Guest blog post by Communications Intern Stef Burchill
On the coast of the North side of Hurricane Island, snuggled between two small white buoys is a kelp aquaculture site. Amongst the waves there is one long submerged line that the students at Deer Isle-Stonington High School seeded with kelp spores last fall. Sugar Kelp, Saccharina latissima, is naturally found in cold Northeastern American waters. In the wild, they need a rocky substrate or coastline to attach their holdfast to.
Ocean aquaculture may become a solution to the degradation our agricultural systems have been facing over the last century. Large-scale food operations with big monocrops, such as corn and soybeans, result in soils that are very susceptible to issues of erosion and nutrient deprivation. When large areas have these issues they become more difficult to work with, and need far more chemical fertilizers, machinery, and water pumped to them, which causes waste and more dependence on local and outsourced aquifers. A driving issue that started the problems in our current food systems is that they are disconnected from the natural environments and seasonal patterns that the individual foods originated from.
Many naturalists have suggested over the years that one possible solution to this disconnect is to simply begin with a local food movement. Putting the foods that grow seasonally in an area into one’s grocery cart can create a powerful community. Building up this community atmosphere fosters a self-sustaining motive, thus keeping the income for local businesses sustainable and maintaining healthy local farm and land practices.
Kelp has been diversifying the portfolios of Maine fishermen and lobstermen during their off-season because it is a crop that grows best in wintertime (once it is established, sugar kelp grows 5-7 centimeters per day as it continues to pump out its spindly blades!) and can be harvested early March through to the early fall season. Researchers at NOAA in conjunction with researchers at Universities and other Institutes have begun to study if the process of photosynthesis in kelp may be a potential aid to issues of ocean acidification. The kelp takes in CO2 from the water, and replaces it with oxygen—much like plants and trees do for our air. If the research studies continue to be positive, and we implement more aquaculture off of our coastlines, we could begin to mediate some of the pollution that is going into our ocean systems. This concept is currently being investigated at Oceans Approved, an aquaculture site in Southern Maine, where they hope to use kelp to locally decrease CO2 around shellfish aquaculture sites. Paul Dobbins of Oceans Approved was the one who graciously came out to help us find the site for our own kelp farm last summer!
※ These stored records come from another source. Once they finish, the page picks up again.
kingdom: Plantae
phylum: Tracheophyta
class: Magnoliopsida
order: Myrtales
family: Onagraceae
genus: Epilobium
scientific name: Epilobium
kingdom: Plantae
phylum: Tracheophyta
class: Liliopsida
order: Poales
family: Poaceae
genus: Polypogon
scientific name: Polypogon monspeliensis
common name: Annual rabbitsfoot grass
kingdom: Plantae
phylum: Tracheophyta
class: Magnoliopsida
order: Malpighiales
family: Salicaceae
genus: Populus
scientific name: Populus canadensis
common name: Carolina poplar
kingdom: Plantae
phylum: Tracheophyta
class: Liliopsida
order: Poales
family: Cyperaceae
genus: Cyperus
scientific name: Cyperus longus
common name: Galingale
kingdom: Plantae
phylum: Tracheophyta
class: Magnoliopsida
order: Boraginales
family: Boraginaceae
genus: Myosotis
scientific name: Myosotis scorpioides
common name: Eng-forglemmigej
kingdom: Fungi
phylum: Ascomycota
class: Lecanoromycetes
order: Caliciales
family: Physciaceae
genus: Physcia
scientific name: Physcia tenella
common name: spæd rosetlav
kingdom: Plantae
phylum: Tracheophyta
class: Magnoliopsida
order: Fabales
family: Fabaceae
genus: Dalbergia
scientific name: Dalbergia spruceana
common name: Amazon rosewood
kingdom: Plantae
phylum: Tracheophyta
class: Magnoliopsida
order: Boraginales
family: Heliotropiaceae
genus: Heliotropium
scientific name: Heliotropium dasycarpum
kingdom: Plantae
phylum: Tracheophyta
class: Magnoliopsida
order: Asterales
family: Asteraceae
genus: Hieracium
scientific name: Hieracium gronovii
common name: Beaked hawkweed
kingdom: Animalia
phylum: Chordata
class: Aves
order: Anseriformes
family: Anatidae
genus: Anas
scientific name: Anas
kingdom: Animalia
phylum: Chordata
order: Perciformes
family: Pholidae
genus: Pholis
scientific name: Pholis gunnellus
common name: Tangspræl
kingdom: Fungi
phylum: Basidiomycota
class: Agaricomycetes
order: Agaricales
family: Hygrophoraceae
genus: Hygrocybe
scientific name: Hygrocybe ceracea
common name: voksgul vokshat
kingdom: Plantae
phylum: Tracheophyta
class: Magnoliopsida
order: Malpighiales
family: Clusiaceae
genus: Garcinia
Not only is kelp aquaculture good for our coast, and for local economic sustainability, kelp can greatly improve one’s health! This nutrient rich macro alga contains iodine, potassium, calcium, protein, and Omega-3 fatty acids—similar to those found in fish.
Once all of the little microorganism grazers and biofoulers are removed from the blades, kelp is ready to be cooked into many fun and tasty dishes! A few personal favorites I enjoy are: seaweed salad (which is a favorite in many Americanized Asian restaurants), miso soup, super food kale and seaweed salad, as a side dish to fresh caught fish, and a Hurricane Island favorite (even tested by the pickiest of middle schoolers)—chocolate seaweed pudding!
Our educators and researchers make kelp harvesting accessible to our student programs, by first educating them on the process of setting up a kelp aquaculture site and the benefits of kelp while in a lab setting. Armed with this background knowledge, students can then cruise over in one of our boats and harvest the kelp themselves. Teaching the next generation of thinkers why sustainable food systems matter, will someday create a world where they matter in the public eye. Here at Hurricane Island we will continue to promote healthy oceans, and healthy people by growing our aquaculture one spindly frond at a time.